Skip to content

Module: denoise

File: src/spatial_graph_algorithms/denoise/__init__.py Status: Implemented — scorers, filters, one-call denoising, and ground-truth evaluation.


Purpose

Remove likely-false edges from a SpatialGraph without knowing the ground truth. The input is a noisy graph; the output is a SpatialGraph with suspect edges removed.

This module is the complement of the false-edge injection in simulate — the goal is to recover an edge set closer to the true proximity graph.


API

from spatial_graph_algorithms.denoise import denoise

sg_clean = denoise(sg_noisy, method="jaccard", fraction_to_remove=0.05)

For a two-step workflow, score first and pass the same method name to the filterer.
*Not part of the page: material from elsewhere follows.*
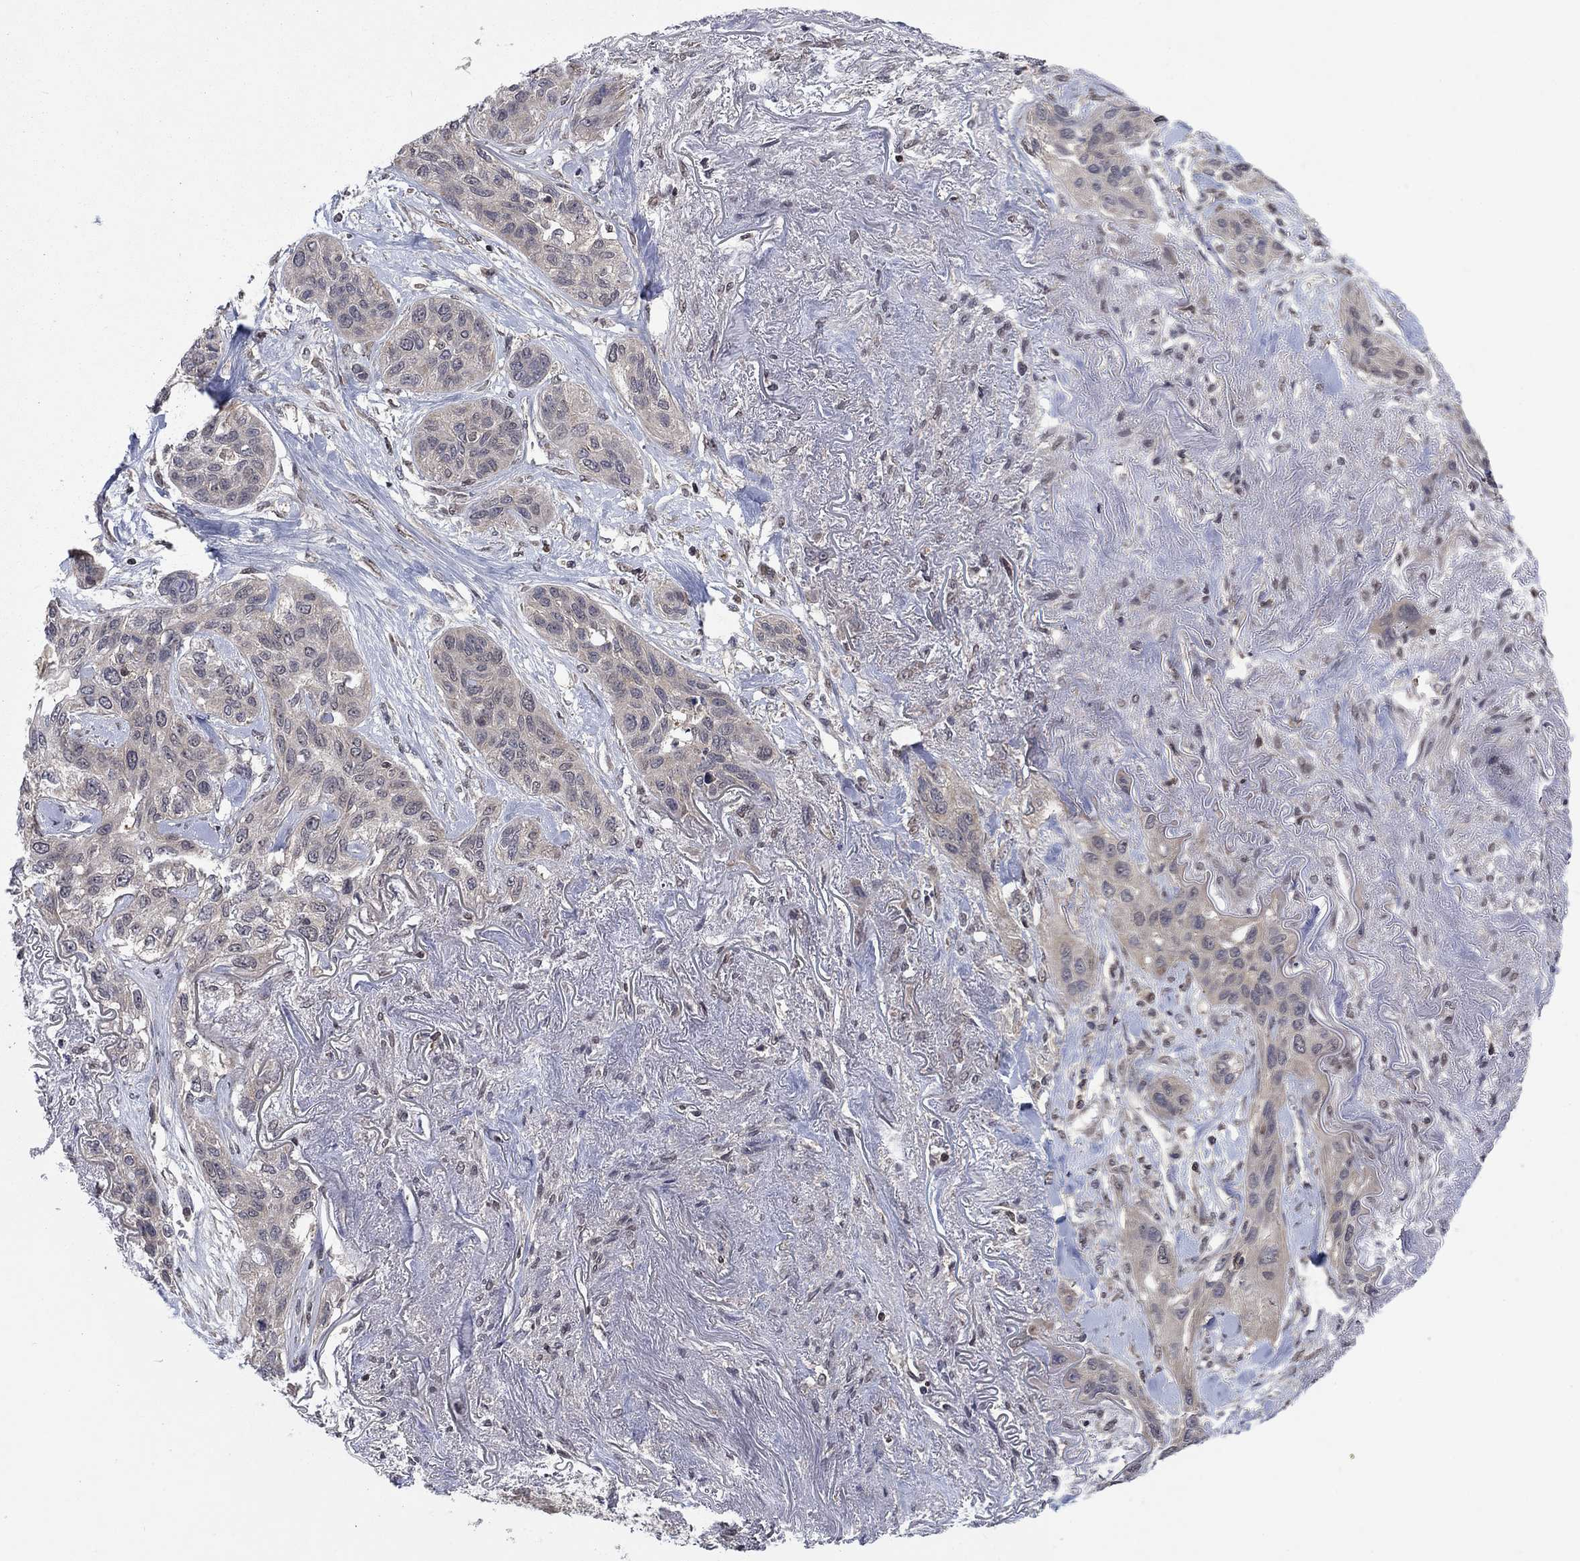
{"staining": {"intensity": "negative", "quantity": "none", "location": "none"}, "tissue": "lung cancer", "cell_type": "Tumor cells", "image_type": "cancer", "snomed": [{"axis": "morphology", "description": "Squamous cell carcinoma, NOS"}, {"axis": "topography", "description": "Lung"}], "caption": "Photomicrograph shows no significant protein expression in tumor cells of lung squamous cell carcinoma.", "gene": "IAH1", "patient": {"sex": "female", "age": 70}}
Score polarity is resolved from SCORE_POLARITY; user code should not track score direction manually.

from spatial_graph_algorithms.denoise import EdgeFilterer, score_edges
from spatial_graph_algorithms.metrics import evaluate_denoising

scores = score_edges(sg_noisy, method="jaccard")
sg_clean = EdgeFilterer().by_fraction(
    sg_noisy, scores, fraction=0.10, method="jaccard"
)
report = evaluate_denoising(sg_clean, scores=scores, method="jaccard")

Scoring Methods

Each method returns a dict[tuple[int, int], float] keyed by canonical edge tuples (min(u, v), max(u, v)). Polarity (high or low score = suspect) is registered in SCORE_POLARITY and resolved automatically by all filterers.
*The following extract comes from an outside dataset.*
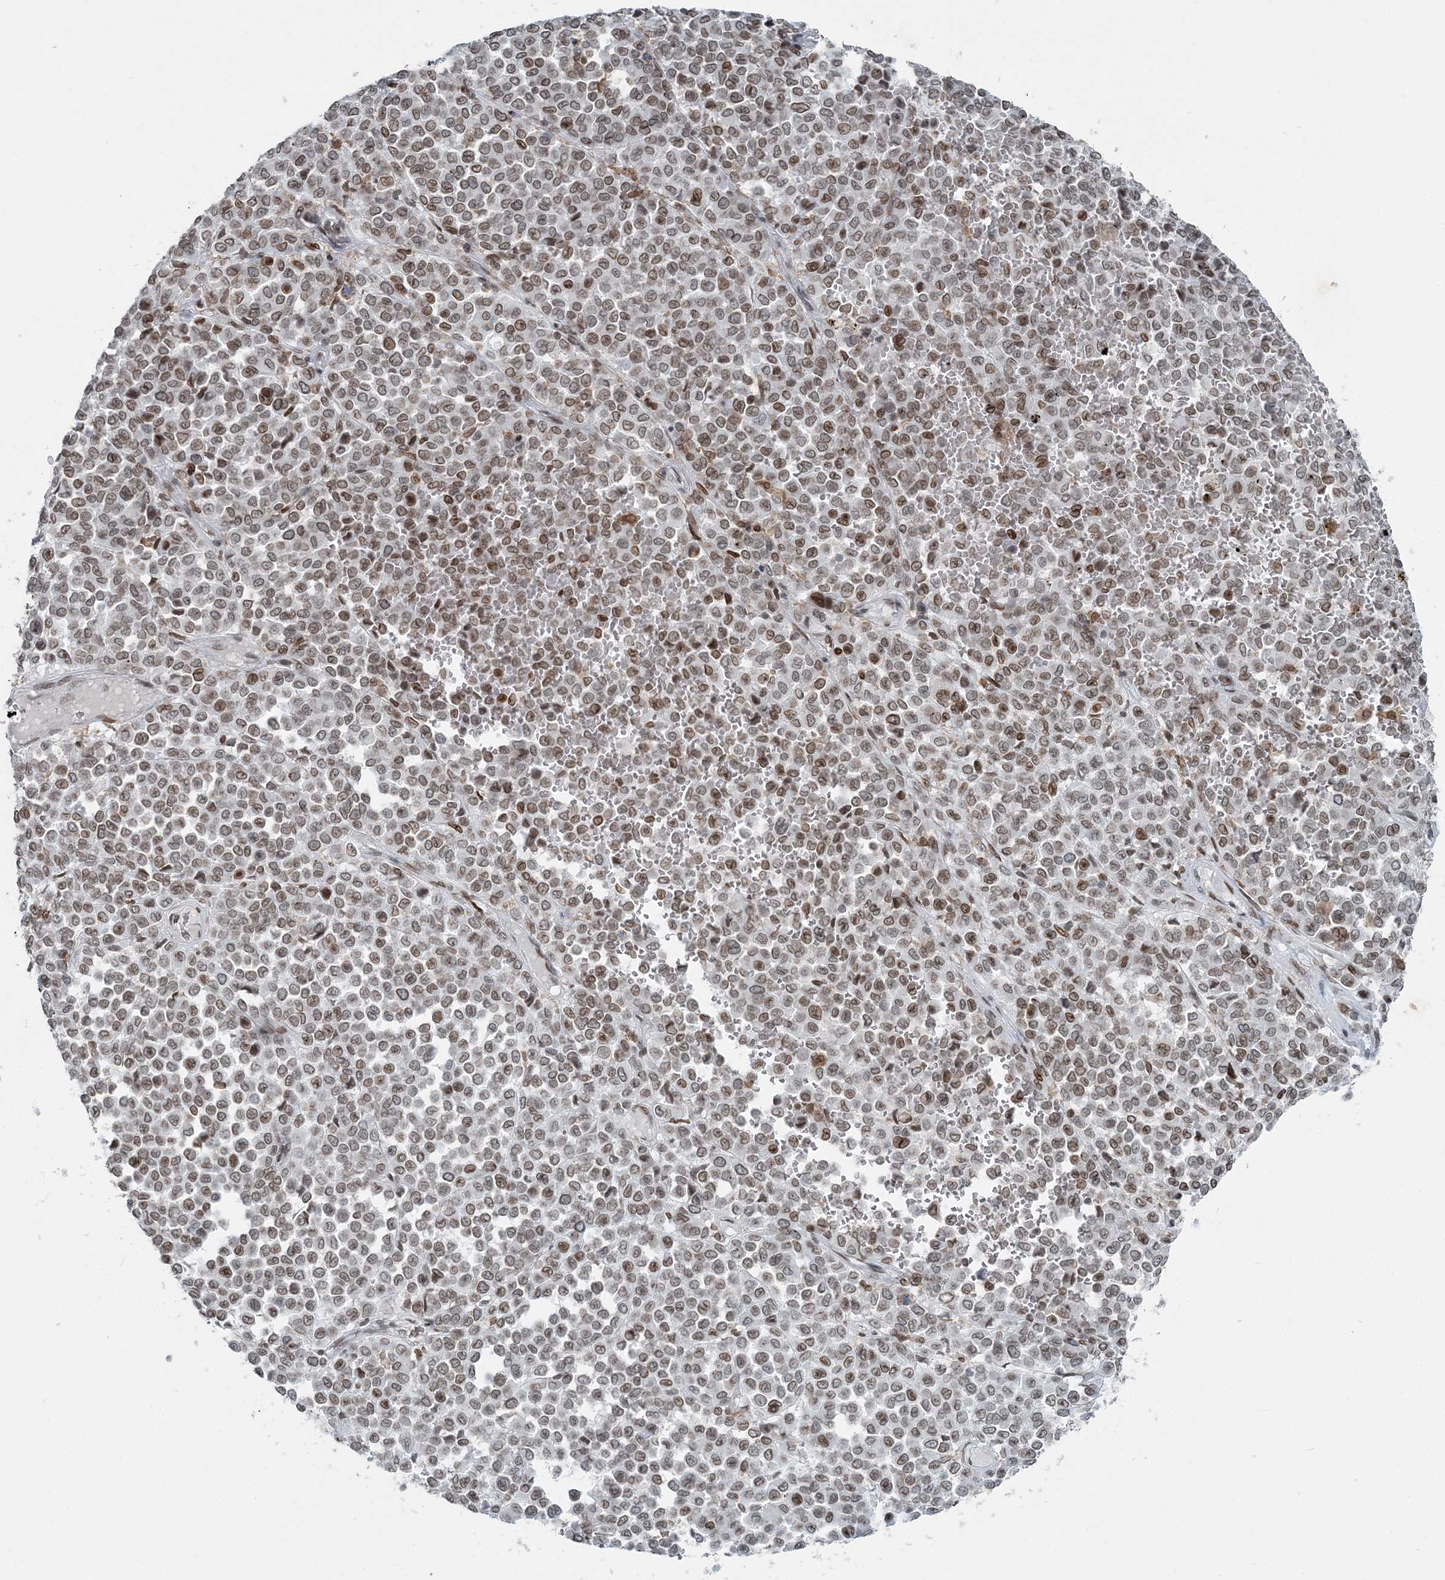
{"staining": {"intensity": "moderate", "quantity": ">75%", "location": "cytoplasmic/membranous,nuclear"}, "tissue": "melanoma", "cell_type": "Tumor cells", "image_type": "cancer", "snomed": [{"axis": "morphology", "description": "Malignant melanoma, Metastatic site"}, {"axis": "topography", "description": "Pancreas"}], "caption": "Moderate cytoplasmic/membranous and nuclear expression is present in approximately >75% of tumor cells in melanoma.", "gene": "GJD4", "patient": {"sex": "female", "age": 30}}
Method Polarity How it works Cost
betweenness high = suspect Edge betweenness centrality via NetworkX O(VE) — slow on large graphs
jaccard low = suspect Jaccard neighbourhood overlap; unipartite only O(E·k)
square_bipartite low = suspect 4-cycle count; bipartite only O(E·k²)
community low = suspect Louvain intra-community consistency (igraph, n_runs=5) O(E log V) per run
random_walk low = suspect Stochastic walk visitation frequency with bridge rejection O(n · walks · steps); allocates n×n matrix
degree high = suspect max(deg_u, deg_v) from CSR indptr; no graph construction O(n + E)

The degree scorer reads node degrees directly from np.diff(adj.indptr) — the fastest possible path since the CSR row-pointer array encodes degree implicitly.


Filtering Strategies

All strategies accept the same (sg, scores, *, method) signature and return a new SpatialGraph with edge_metadata["is_removed"] set.

Strategy Description
by_fraction(fraction=0.05) Remove the worst fraction of scored edges
by_threshold(threshold=t) Remove edges above/below an explicit score value
by_percentile(percentile=5.0) Remove edges outside a percentile band
by_optimal_f1(sg, scores) Oracle: sweep thresholds to maximise F1 vs ground truth

by_optimal_f1 is a ground-truth oracle and only works on simulated graphs with edge_metadata["is_false"]. Use it to establish the upper bound for a scorer.


Implementation Notes

  • SpatialGraph is never mutated — all filterers return a new object via sg.replace().
  • Removed edges are recorded in edge_metadata["is_removed"]; the column is created from scratch if edge_metadata was None.
  • Score polarity lives in SCORE_POLARITY; consumers must not pass a direction flag.
  • jaccard raises ValueError on bipartite graphs; square_bipartite raises on unipartite.

File Structure

denoise/
└── __init__.py          — SCORE_POLARITY, EdgeScorer, EdgeFilterer, score_edges(), denoise()